In a word, no.
The mechanics of the Electoral College are still designed to give a single candidate a mandate, and a necessary result of that is to marginalize third party candidates. An analysis of third party candidates will show why this is so difficult - Simply put, the margin to achieve an electoral vote anywhere is simply still very high.
Let us look at the 2010 allocation of electoral votes. The minimum amount of votes needed to even get 1 electoral vote, outside of CA, TX, FL, and NY, is still pretty high:
- (State / Votes / % needed for 1 electoral vote)
- California 55 2%
- Texas 38 3%
- Florida 29 3%
- New York 29 3%
- Illinois 20 5%
- Pennsylvania 20 5%
- Ohio 18 6%
- Georgia 16 6%
- Michigan 16 6%
- North Carolina 15 7%
- New Jersey 14 7%
- Virginia 13 8%
To put this in perspective, let us look at "the 10 most successful third party candidates ever," according to this link. The top four entries, in my mind, do not apply:
Abraham Lincoln (1860) – 39.8%
Predates the 2 party system
Theodore Roosevelt (1912)
As a former President from a major party, 1912 was really just an intra-party fight that went to the general election.

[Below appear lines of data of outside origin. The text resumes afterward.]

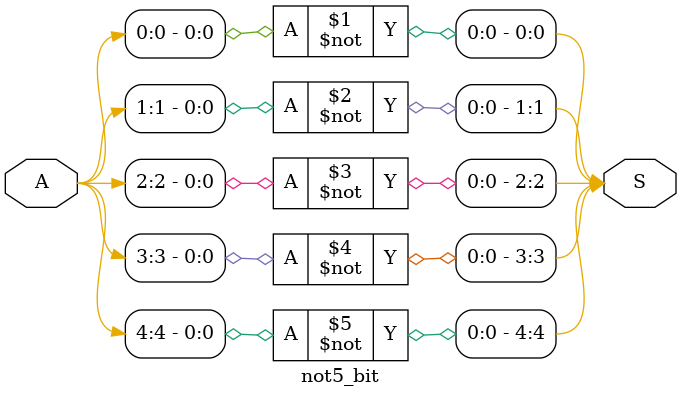
<source format=v>
module not5_bit(
    input [4:0] A,
    output [4:0] S
    );

    not not0(S[0], A[0]);
    not not1(S[1], A[1]);
    not not2(S[2], A[2]);
    not not3(S[3], A[3]);
    not not4(S[4], A[4]);
endmodule
</source>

William Jennings Bryan (1896) – 45.8%
My personal hero, alas, he was the nominee of a major party and of two third parties.
Millard Fillmore (1856)
A former president who also competed before the two party system.
As such we really have:
Ross Perot (1992) – 18.6%
Probably would have earned votes in several states. Assuming equal support in all states, would have only received an electoral vote in states with more than 6 – That’s Utah & up, so, yes, Perot would have gotten several electoral votes, but nowhere near a majority.
Robert LaFollete (1924) – 16.6%
Did win 13 electoral votes from Wisconsin, and yes, if support were more even distributed, could have received votes.
George Wallace (1968) – 13.5%
Did win 46 votes, mostly in the South. That said, his popularity was concentrated, which in the end, over represented his popular vote.
Strom Thurmond (1948) – 2.4%
Did win 39 electoral votes in 4 southern states. Also, w/Harry Byrd in 1960, 14 of 15 votes. Had his support not been so concentrated in the South, however, he wouldn't have gotten any.
Now, we get to the also-rans, and the ones people generally think about:
Ralph Nader (2000) – 2.74%
Assuming equal distribution, could have only gotten 1 electoral vote in California. And that would be it.
Ron Paul (2008) – 0.3%
Would have gotten no electoral votes, even under this system.
Now, arguably, you would have more of an incentive under a proportional system, but the numbers still bear out how exceedingly difficult being a third party candidate is in a Presidential election. The Electoral College ensures that a President is both deeply and widely acceptable. That's the point - and #3 will always find it difficult to do either, let alone both.